Option A: 2-10x acceleration, NO performance loss
If you choose this option, nebullvm
will test multiple deep learning compilers (TensorRT, OpenVINO, ONNX Runtime, etc.) and identify the optimal way to compile your model on your hardware, increasing inference speed by 2-10 times without affecting the performance of your model.
Option B: 2-30x acceleration, supervised performance loss
Nebullvm
is capable of speeding up inference by much more than 10 times in case you are willing to sacrifice a fraction of your model's performance. If you specify how much performance loss you are willing to sustain, nebullvm
will push your model's response time to its limits by identifying the best possible blend of state-of-the-art inference optimization techniques, such as deep learning compilers, distillation, quantization, half precision, sparsity, etc.
Performance monitoring is accomplished using the perf_loss_ths
(performance loss threshold), and the perf_metric
for performance estimation.
================================
-- Activity --
Rewrite the part of the nebullvm text that opens with the words "Option A: 2-10x" and closes with "precision, sparsity, etc.", swapping "deep learning compilers" for "DL compilers".

-- Source information --
================================
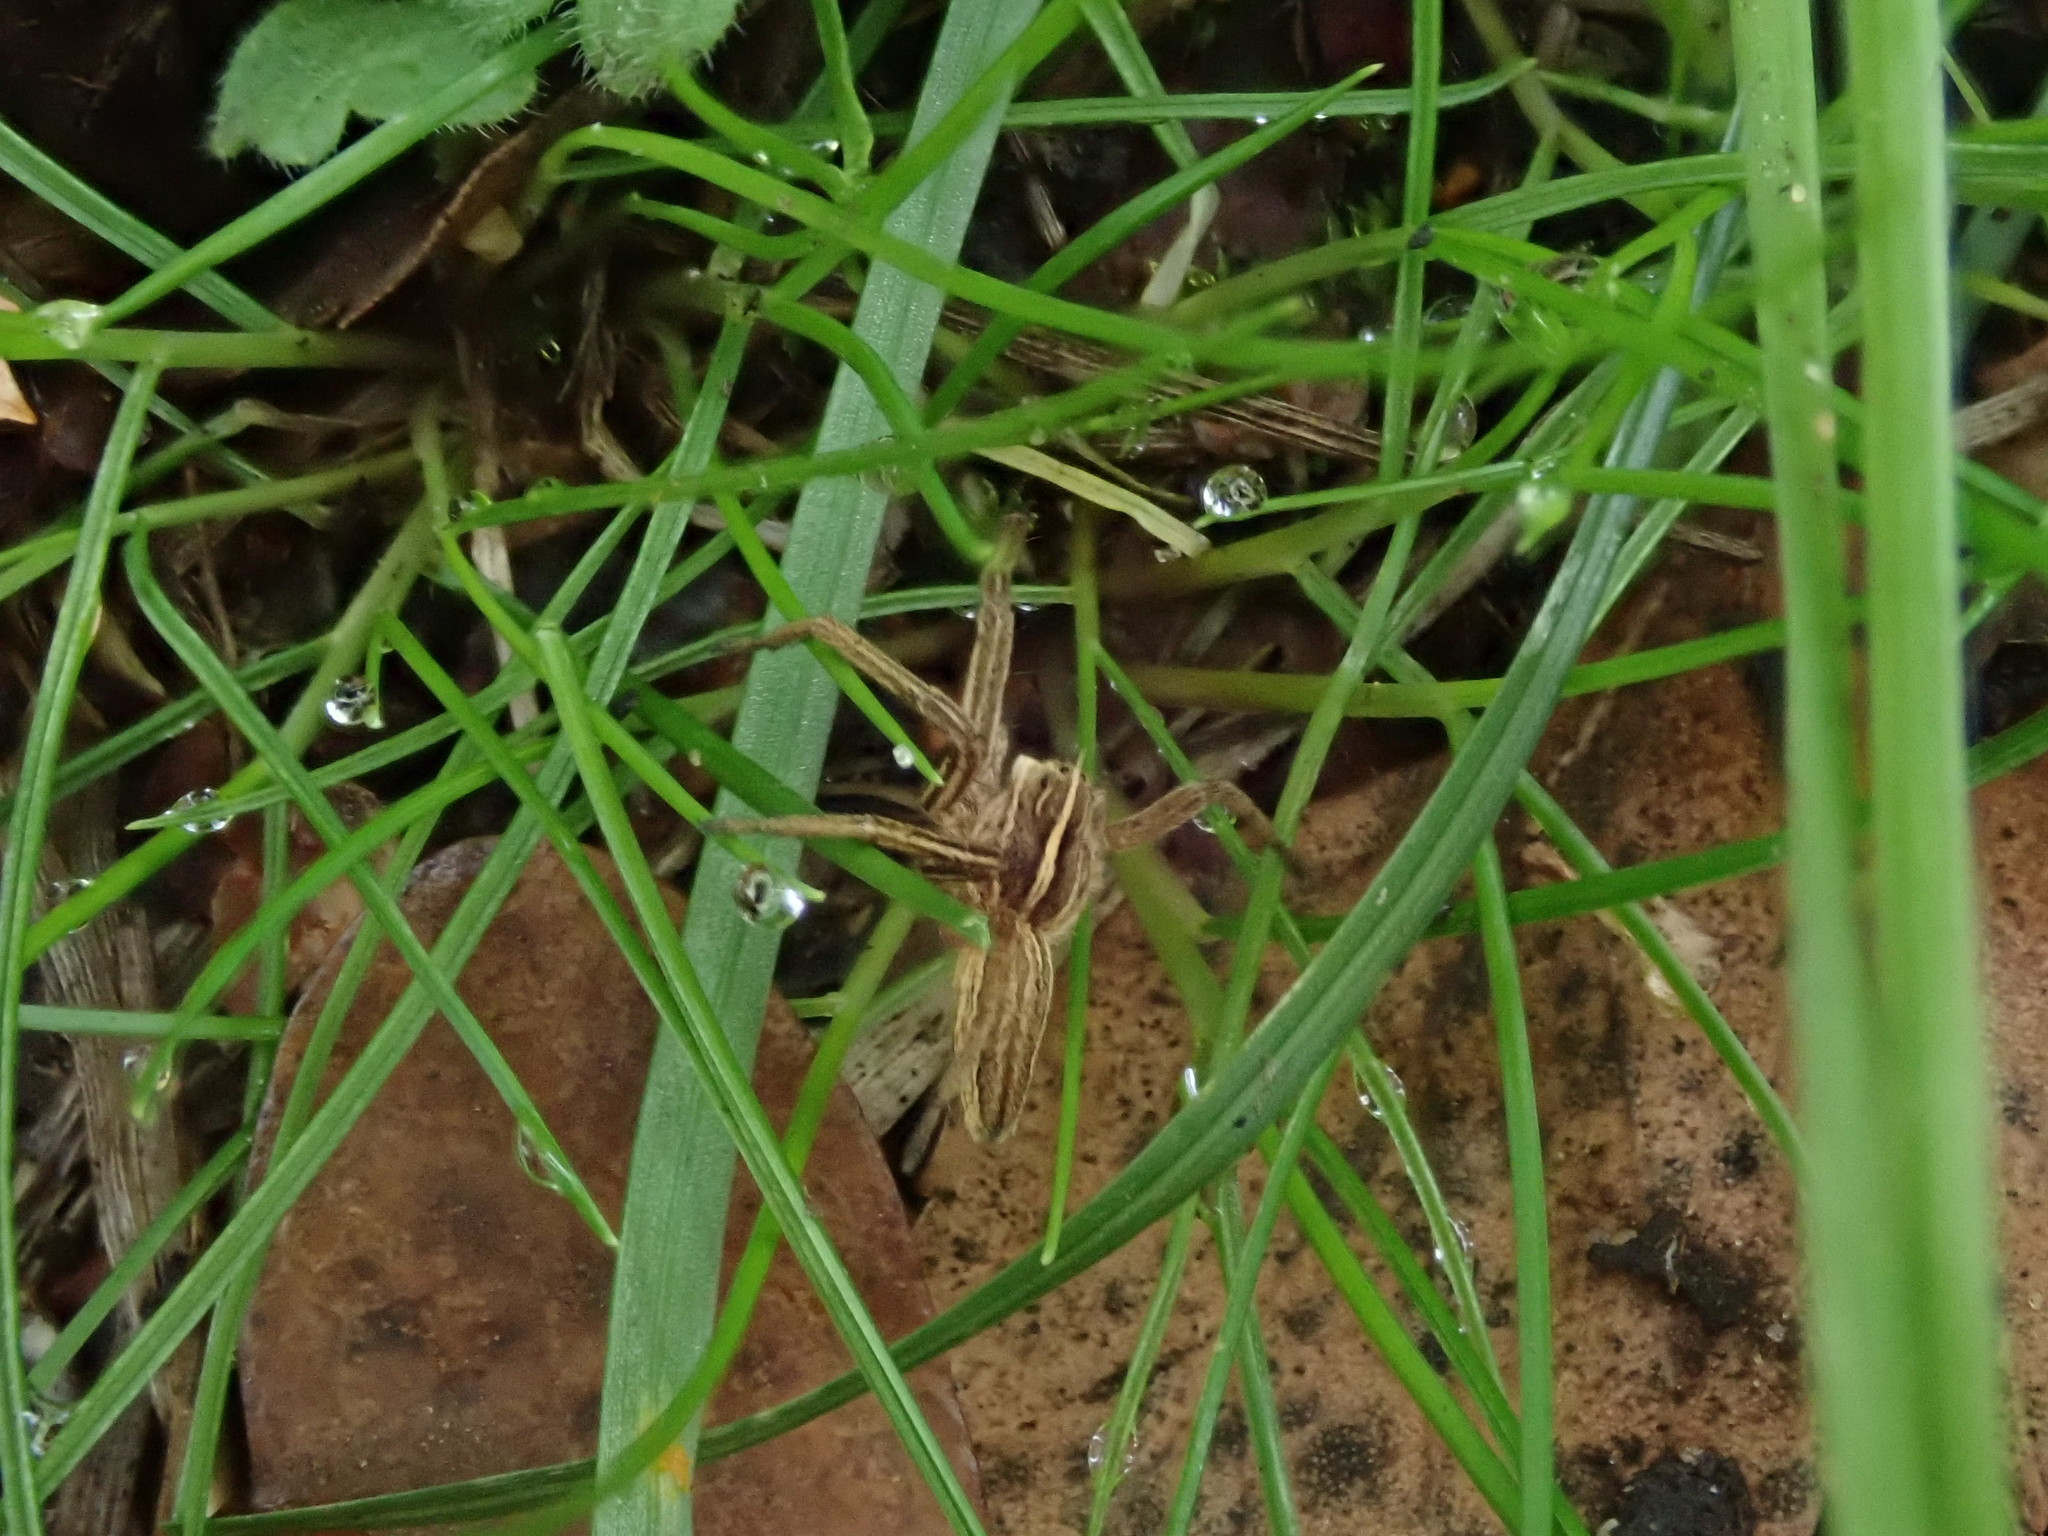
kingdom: Animalia
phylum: Arthropoda
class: Arachnida
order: Araneae
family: Pisauridae
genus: Pisaura
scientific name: Pisaura mirabilis
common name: Tent spider
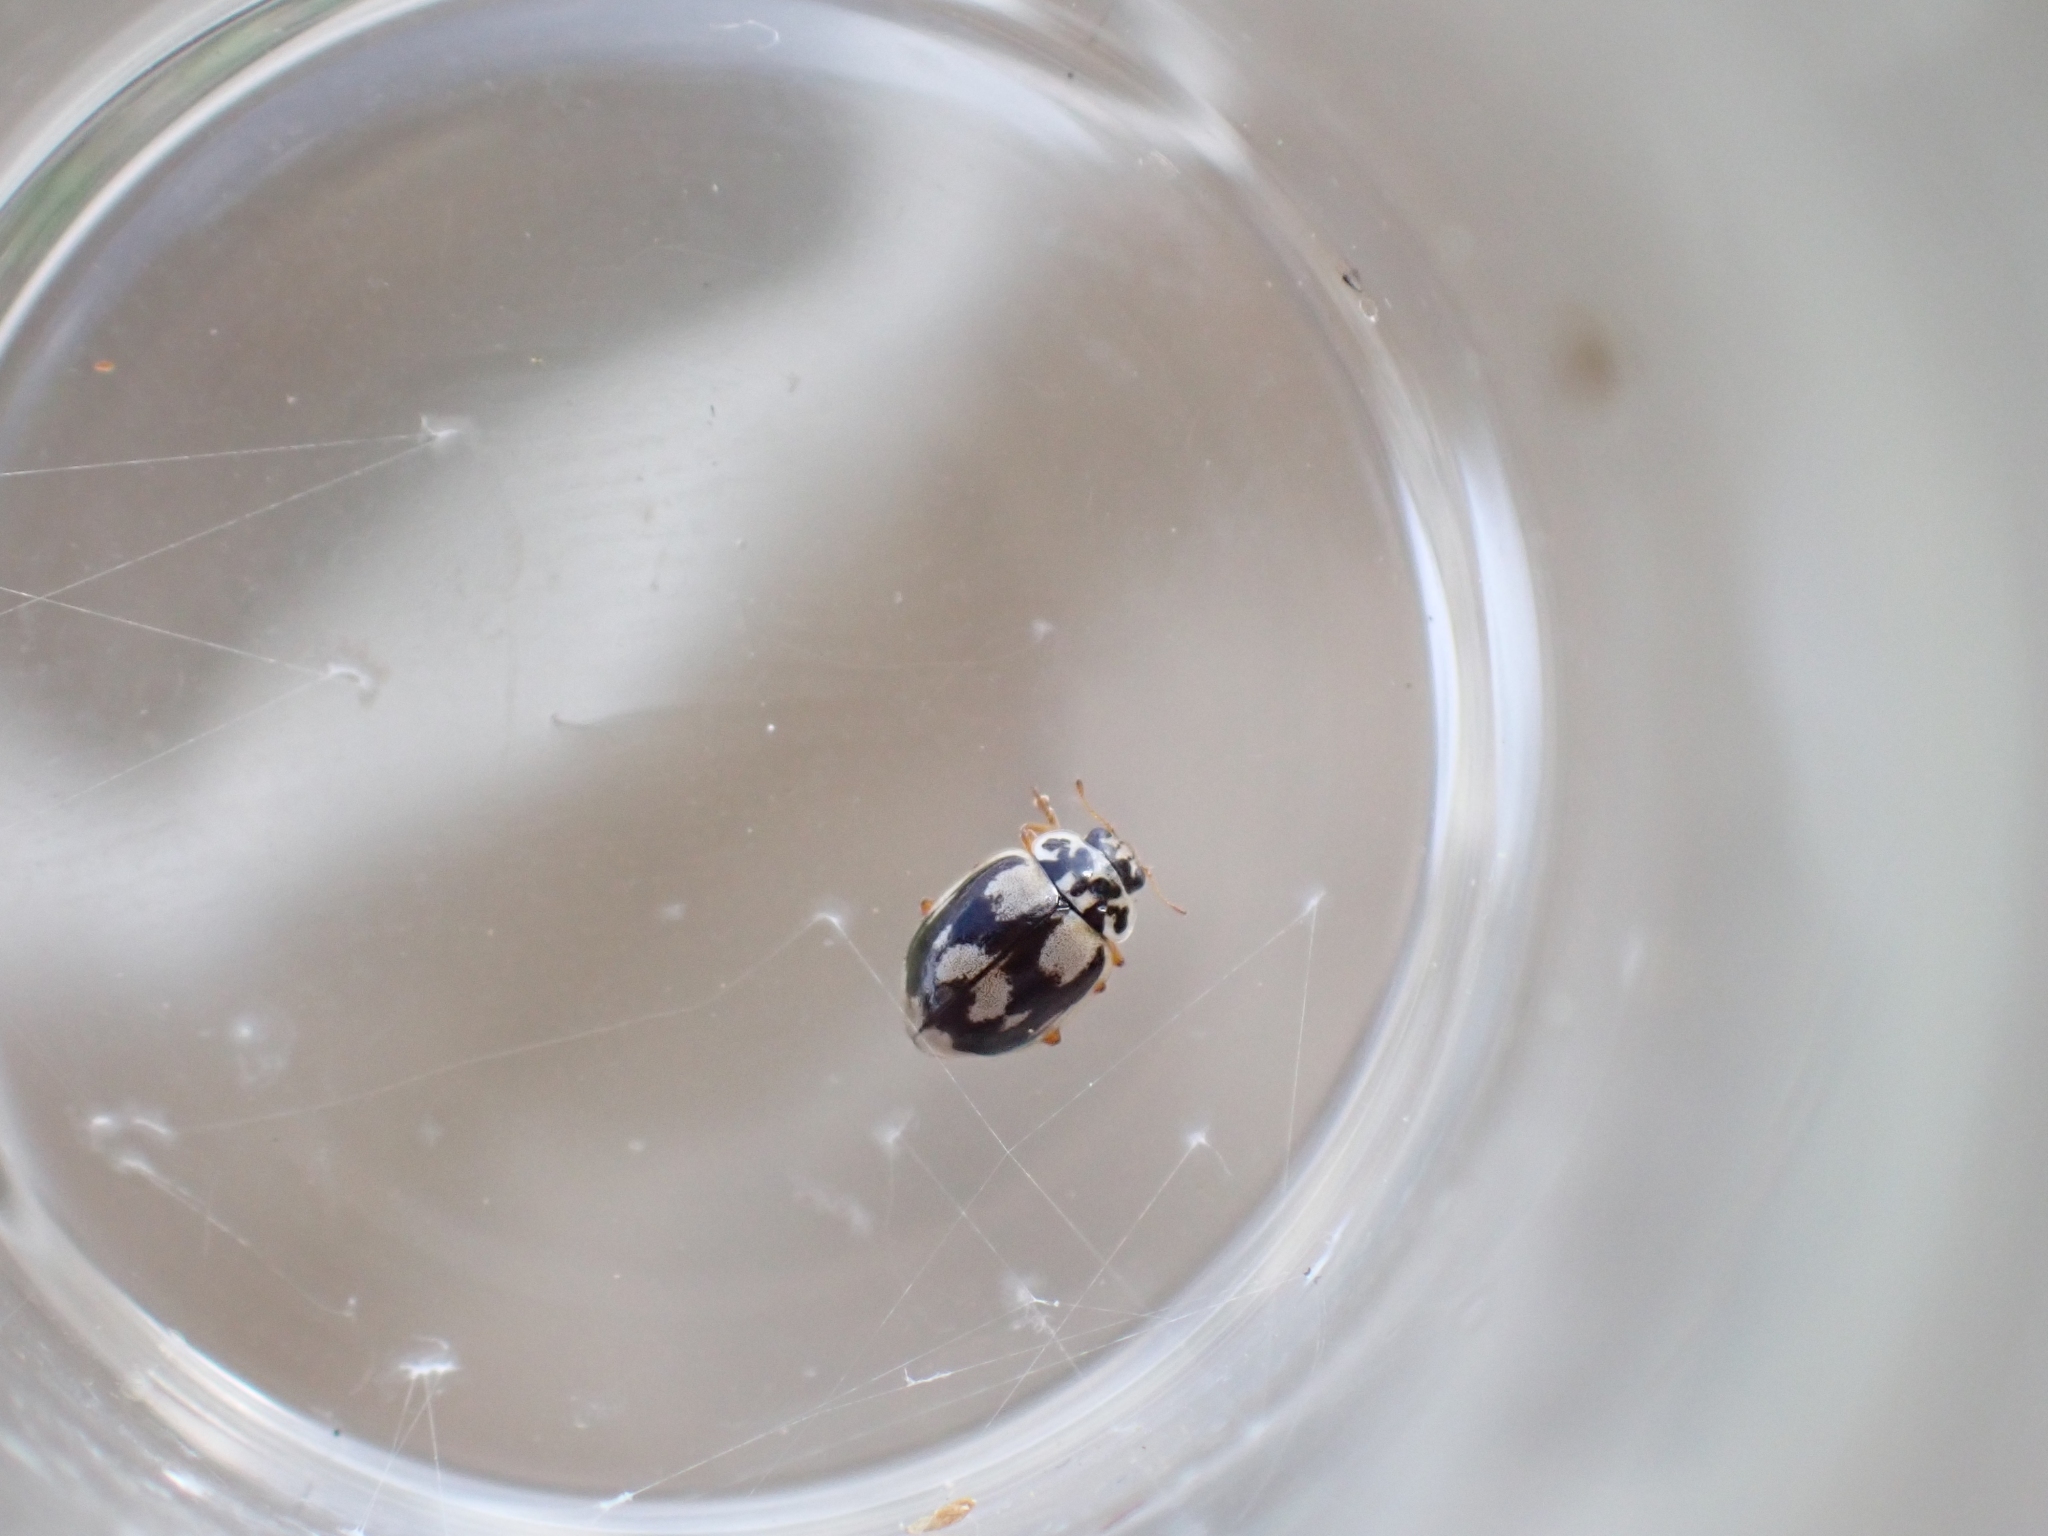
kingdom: Animalia
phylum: Arthropoda
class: Insecta
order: Coleoptera
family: Coccinellidae
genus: Mulsantina
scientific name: Mulsantina picta
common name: Painted ladybird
================================
-- Output for this task --
Option A: 2-10x acceleration, NO performance loss
If you choose this option, nebullvm
will test multiple DL compilers (TensorRT, OpenVINO, ONNX Runtime, etc.) and identify the optimal way to compile your model on your hardware, increasing inference speed by 2-10 times without affecting the performance of your model.
Option B: 2-30x acceleration, supervised performance loss
Nebullvm
is capable of speeding up inference by much more than 10 times in case you are willing to sacrifice a fraction of your model's performance. If you specify how much performance loss you are willing to sustain, nebullvm
will push your model's response time to its limits by identifying the best possible blend of state-of-the-art inference optimization techniques, such as DL compilers, distillation, quantization, half precision, sparsity, etc.